The impact on BT and Vodafone is harder to quantify, as revenue from services doesn’t scale in quite the same way — both will be delivering massively more bandwidth by 2020, but the cost of each gigabyte transmitted will continue its dramatic fall.
4G is here
But with BT having bought up EE, there’s little doubt it will be one of the leading providers of the mobile network itself, and of content. And it’s the latter that could make all the difference — increasing supply of content has helped keep EPS growing steadily, and even after a 260% price rise over the past five years to 456p, the shares are still on a forward P/E of only 15 based on March 2015 forecasts, dropping to 13.5 by 2017.
Vodafone is probably the most uncertain of these three as it’s in the transition from from old style services (which still command nice profits in the developing world but are in decline in Europe and America) to 4G, and with the shares priced at 225p there’s a P/E of a testing 35 on the cards right now.

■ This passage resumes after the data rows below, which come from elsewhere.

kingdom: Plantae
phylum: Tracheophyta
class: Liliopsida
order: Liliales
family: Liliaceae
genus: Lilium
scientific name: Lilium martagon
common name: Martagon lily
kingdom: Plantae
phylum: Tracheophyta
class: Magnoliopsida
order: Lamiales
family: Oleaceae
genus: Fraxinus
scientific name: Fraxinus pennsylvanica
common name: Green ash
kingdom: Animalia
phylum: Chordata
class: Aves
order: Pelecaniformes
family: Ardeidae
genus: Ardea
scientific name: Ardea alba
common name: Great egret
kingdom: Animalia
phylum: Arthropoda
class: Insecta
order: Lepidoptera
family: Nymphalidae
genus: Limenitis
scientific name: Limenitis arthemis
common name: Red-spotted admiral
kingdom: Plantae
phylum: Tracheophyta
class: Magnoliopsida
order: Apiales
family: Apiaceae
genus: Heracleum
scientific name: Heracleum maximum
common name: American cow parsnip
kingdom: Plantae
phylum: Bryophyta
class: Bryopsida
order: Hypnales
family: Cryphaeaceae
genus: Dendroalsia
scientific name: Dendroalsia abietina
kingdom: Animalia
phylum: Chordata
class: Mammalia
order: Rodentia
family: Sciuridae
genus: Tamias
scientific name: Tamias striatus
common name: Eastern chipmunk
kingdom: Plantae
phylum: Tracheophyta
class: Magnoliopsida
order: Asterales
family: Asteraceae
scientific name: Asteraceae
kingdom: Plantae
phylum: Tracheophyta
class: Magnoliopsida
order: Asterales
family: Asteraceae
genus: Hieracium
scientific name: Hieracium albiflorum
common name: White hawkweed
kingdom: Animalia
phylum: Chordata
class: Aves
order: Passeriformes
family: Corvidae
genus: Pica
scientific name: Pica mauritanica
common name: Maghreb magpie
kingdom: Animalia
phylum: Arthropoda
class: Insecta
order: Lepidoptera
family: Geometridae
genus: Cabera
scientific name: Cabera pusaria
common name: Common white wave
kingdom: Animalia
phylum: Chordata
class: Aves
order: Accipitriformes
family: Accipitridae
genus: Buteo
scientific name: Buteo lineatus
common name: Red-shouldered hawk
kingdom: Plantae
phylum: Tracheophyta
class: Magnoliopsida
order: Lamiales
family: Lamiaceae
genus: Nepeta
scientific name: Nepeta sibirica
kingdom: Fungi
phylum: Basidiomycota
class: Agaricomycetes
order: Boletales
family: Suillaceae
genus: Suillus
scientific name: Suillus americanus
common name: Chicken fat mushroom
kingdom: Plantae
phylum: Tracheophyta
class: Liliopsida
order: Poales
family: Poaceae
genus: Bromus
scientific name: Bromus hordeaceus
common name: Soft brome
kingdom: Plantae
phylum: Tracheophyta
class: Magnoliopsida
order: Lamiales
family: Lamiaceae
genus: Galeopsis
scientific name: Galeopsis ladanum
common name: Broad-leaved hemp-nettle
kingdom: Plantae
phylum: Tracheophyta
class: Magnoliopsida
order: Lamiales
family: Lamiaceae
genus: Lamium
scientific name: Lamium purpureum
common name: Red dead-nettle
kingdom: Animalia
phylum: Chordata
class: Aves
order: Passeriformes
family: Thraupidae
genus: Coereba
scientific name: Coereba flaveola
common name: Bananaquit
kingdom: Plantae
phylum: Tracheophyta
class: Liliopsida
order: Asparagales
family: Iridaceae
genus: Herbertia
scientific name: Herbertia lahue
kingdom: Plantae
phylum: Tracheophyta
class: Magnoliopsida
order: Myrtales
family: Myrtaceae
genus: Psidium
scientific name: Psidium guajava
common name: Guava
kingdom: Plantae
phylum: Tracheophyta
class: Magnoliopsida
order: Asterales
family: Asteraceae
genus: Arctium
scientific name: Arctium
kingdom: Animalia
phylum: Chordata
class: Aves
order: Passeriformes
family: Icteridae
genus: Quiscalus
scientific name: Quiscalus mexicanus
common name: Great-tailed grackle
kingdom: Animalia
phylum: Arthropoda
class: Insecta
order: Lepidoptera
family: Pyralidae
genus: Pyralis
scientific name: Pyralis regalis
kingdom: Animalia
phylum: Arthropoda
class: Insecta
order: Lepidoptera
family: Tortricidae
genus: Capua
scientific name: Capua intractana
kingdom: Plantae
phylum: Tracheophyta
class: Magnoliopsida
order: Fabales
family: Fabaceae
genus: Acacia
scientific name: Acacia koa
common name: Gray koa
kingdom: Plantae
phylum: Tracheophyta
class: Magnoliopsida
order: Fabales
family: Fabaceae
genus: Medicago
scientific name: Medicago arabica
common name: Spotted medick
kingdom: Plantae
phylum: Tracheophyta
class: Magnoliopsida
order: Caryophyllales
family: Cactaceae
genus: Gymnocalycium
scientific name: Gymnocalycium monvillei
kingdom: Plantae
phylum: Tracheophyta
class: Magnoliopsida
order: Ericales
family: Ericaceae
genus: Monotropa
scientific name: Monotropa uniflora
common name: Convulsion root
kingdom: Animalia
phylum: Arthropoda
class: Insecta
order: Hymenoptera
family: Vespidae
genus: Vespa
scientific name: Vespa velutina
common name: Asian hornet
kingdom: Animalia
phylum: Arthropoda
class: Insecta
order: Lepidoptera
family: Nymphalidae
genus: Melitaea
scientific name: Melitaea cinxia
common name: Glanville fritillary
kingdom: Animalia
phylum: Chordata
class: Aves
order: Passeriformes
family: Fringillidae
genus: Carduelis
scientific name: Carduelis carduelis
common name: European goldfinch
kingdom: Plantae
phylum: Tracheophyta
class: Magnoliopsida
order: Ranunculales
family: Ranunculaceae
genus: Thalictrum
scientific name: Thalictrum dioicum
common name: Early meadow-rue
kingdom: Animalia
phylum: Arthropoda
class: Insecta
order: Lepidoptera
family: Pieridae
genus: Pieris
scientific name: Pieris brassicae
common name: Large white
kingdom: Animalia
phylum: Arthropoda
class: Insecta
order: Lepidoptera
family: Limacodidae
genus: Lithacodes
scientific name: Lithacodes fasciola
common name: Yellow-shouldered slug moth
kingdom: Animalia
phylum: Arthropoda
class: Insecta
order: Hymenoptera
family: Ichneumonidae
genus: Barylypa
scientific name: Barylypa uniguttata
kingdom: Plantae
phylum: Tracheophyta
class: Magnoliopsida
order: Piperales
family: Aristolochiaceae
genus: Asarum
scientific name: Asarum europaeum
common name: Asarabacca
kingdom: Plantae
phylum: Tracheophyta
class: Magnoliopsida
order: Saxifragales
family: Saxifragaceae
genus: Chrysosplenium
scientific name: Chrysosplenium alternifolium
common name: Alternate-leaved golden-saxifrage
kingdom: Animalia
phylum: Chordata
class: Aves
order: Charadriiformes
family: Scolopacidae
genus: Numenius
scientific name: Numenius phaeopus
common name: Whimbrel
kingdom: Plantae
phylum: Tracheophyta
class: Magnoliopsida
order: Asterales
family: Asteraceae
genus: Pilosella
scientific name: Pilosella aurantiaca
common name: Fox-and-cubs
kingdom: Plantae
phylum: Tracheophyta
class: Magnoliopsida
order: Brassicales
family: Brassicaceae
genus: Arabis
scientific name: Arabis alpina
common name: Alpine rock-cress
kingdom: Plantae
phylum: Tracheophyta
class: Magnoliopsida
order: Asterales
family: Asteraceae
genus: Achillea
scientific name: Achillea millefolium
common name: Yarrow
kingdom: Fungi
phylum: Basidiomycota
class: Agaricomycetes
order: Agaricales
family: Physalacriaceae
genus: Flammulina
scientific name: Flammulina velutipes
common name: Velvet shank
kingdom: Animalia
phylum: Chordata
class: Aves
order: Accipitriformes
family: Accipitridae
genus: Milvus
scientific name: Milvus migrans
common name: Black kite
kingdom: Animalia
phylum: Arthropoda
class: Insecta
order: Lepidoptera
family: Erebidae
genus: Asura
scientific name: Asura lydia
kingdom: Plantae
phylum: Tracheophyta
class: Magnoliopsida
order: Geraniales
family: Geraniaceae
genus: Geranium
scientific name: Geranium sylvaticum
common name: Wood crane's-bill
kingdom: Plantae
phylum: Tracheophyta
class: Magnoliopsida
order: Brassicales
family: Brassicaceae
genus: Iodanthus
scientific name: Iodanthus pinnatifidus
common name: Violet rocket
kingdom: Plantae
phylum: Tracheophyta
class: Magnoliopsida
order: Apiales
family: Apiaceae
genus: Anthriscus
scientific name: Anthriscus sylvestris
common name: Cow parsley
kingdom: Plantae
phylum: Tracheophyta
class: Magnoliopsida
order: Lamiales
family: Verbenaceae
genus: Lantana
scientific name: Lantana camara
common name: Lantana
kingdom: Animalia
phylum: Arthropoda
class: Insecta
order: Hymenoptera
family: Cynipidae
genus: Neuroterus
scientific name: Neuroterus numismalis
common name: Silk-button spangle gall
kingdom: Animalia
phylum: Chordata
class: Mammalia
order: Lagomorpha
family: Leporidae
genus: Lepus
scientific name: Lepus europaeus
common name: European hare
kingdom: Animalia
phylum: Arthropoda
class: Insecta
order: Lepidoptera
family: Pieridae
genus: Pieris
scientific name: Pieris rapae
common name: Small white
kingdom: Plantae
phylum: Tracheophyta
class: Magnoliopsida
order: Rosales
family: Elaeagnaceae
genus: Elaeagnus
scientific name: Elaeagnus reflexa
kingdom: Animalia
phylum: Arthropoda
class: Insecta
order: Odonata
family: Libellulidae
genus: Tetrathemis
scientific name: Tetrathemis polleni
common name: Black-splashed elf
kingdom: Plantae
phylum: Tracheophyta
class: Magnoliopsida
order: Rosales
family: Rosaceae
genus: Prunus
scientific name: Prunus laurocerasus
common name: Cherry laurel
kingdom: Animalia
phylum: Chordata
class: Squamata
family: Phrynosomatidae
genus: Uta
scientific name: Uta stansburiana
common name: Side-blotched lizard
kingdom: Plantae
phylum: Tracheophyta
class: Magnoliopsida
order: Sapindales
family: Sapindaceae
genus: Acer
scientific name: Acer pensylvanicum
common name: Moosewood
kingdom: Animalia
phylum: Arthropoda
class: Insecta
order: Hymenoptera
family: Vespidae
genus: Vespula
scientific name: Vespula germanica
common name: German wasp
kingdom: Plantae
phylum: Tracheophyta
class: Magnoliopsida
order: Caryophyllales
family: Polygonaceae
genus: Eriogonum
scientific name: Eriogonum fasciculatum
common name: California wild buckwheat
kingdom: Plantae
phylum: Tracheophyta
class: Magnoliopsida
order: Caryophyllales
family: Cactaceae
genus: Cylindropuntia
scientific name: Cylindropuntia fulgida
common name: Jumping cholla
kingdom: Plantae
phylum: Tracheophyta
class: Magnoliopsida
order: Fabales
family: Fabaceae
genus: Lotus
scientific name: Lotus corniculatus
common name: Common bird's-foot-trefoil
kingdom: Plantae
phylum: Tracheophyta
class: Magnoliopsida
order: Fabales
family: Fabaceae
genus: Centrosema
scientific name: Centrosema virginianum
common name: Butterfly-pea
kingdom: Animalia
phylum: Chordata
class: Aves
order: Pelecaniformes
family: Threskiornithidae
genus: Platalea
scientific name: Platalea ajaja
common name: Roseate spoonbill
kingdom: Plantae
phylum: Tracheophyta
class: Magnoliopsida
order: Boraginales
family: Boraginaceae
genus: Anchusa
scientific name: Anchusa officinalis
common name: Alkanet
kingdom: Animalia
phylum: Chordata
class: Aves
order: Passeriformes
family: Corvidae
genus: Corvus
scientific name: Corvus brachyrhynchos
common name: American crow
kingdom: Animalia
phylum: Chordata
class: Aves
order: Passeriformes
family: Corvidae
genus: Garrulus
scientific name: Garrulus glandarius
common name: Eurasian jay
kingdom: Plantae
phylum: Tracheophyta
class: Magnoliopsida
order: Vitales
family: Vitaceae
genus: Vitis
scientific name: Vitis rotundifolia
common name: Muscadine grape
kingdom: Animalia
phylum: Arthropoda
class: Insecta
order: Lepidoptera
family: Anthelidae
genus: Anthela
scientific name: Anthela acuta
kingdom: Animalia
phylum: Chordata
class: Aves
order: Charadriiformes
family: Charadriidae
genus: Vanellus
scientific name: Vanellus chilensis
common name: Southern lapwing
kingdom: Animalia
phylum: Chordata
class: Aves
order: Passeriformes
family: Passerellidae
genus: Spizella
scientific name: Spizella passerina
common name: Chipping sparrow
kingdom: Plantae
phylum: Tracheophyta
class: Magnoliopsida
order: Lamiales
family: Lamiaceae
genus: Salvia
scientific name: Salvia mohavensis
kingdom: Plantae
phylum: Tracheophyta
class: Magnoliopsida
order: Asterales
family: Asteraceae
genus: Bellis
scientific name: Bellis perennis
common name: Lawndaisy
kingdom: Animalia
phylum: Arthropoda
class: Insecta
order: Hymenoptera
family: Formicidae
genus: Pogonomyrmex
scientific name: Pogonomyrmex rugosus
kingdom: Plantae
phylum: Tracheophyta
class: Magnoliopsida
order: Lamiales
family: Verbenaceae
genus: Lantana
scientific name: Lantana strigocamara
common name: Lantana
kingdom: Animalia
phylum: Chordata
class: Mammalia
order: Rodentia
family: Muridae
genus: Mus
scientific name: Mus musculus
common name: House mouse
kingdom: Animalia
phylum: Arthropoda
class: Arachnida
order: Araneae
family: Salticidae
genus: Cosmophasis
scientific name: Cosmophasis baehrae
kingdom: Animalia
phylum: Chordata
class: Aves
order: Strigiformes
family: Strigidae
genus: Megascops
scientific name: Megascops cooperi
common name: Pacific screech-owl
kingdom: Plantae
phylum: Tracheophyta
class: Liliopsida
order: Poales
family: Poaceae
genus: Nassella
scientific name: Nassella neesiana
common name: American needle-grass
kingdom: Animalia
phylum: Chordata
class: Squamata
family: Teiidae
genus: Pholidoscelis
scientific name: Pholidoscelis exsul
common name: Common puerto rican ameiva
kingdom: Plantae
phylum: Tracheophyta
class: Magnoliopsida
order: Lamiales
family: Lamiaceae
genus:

But the technology is heading in the right direction, with 65% coverage from Vodafone’s 4G networks in Europe already, and 13.7 million 4G customers in 18 markets.
Which to buy?
In the long run, the opportunities are there for the picking for all three of these companies, but ARM would be my choice as the picks’n’shovels operator. As The Economist said, “…in eight short years smartphones have changed the world — and they have hardly begun“.